欧米諸国との不平等条約改正の予備交渉や、各国の文物視察・調査・親善交流などを目的として、1871年に岩倉使節団が出港しました。報告書『特命全権大使米欧回覧実記』に記録が残っていて、使節団は訪問先の欧米諸国でさまざまな西洋音楽を聴いたことがわかっています。

この『回覧実記』はさまざまな研究者から注目されているそうですが、残念ながら音楽史の研究者がもっている興味に応えてくれるような文献ではない、と、従来考えられていました。岩倉使節団らの見識不足によって、偏向的で情報の不十分な記録であるとされていたのです。しかし、その評価は芸術至上的な音楽学の視点から見たものではないか、と指摘します。

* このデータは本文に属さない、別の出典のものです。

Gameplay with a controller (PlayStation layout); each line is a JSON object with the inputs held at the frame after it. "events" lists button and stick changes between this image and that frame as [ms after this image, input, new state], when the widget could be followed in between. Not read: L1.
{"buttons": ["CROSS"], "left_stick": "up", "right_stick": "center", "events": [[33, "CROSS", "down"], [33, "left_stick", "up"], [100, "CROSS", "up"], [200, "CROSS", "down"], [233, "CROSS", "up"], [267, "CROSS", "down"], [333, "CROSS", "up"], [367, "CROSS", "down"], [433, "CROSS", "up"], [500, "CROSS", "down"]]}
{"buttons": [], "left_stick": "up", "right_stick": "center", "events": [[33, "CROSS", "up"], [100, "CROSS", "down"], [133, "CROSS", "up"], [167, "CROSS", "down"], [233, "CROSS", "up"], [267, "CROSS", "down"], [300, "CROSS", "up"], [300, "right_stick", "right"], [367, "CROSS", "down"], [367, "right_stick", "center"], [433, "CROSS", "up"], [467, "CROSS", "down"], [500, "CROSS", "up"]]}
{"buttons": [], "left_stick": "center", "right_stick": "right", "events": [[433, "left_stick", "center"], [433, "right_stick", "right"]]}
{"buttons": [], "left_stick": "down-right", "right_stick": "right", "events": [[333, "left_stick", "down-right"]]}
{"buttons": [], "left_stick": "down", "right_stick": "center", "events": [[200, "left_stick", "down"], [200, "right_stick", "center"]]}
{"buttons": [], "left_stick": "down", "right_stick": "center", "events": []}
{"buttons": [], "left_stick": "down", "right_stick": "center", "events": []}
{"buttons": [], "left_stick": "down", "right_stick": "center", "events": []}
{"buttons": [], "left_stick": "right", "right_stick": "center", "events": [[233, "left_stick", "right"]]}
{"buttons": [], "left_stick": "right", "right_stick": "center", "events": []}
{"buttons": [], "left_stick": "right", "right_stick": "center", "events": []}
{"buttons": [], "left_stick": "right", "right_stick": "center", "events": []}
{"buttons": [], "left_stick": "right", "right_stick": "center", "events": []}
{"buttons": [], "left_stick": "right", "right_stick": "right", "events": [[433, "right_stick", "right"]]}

『回覧実記』には外交儀礼時の音楽の記録が最も多く、次いで学校の音楽や軍隊の音楽についても散見されます。たしかに断片的で、楽器などについて詳しく観察されておらず、芸術的観点から見るとおもしろくないでしょう。しかし、ここで問題にすべきなのは情報量や知識の多少ではなく、明治初期当時の人々(少なくとも明治政府中枢)にとっての「音楽」の捉え方自体についてです。

それを考えるにあたって、ボストンでの「太平楽会」というコンサートの記録が注目されます。

このコンサートは「World's Peace Jubilee and International Musical Festival」のことで、アメリカの南北戦争とヨーロッパの普仏戦争が終結したことを祝う大規模な平和記念コンサートでした。当時のプログラムなどの別の資料を見ると演奏曲としてバッハやベートーヴェンが含まれていたことがわかっており、さらにヨハン・シュトラウス本人が舞台に登場してオーケストラを指揮したこともわかっています。しかし、『回覧実記』にはそのことに触れられていません。一方で、軍楽隊の演奏に盛り上がる聴衆のようすや、アンコールでの聴衆の熱狂的な反応には感動し、その「愛国心」に想いを馳せているのです。

このようなレポートに対して音楽学者は頭を抱え、「この地点では日本人の知識が乏しく音楽教養が稚拙だったため、"正しく" 鑑賞することができなかったのだ」というように解釈されてきました。

しかし、岩倉使節団の調査能力の高さは優秀であり、ベートーヴェンやヨハンシュトラウスの名声を知らない知識不足とは考えづらいのです。記録にはオーケストラや合唱団の人数、ホールのキャパシティや予算、出演者のギャラまで記されています。つまり、彼らは「取捨選択」をして、大作曲家について書き残さなかったのです。現在の我々の常識ではそれが「当時の限界」のように見えますが、それは現在の常識が勝手に設けた固定観念です。

そもそもこのコンサートが客観的にみて芸術的な場であったのかも疑わしく、当時としても異例といえるほどの大規模なものであったため音響面も芳しくなく、純粋な音楽的感興を期待できたかどうか疑わしい、という中で、日本人らが感動したのは「数万人単位の人々がある音楽に対して熱狂的に拍手を送り、あるいはみんなで一斉に同じ歌を歌う」という現象そのものになったのではないか、ということがいえるのです。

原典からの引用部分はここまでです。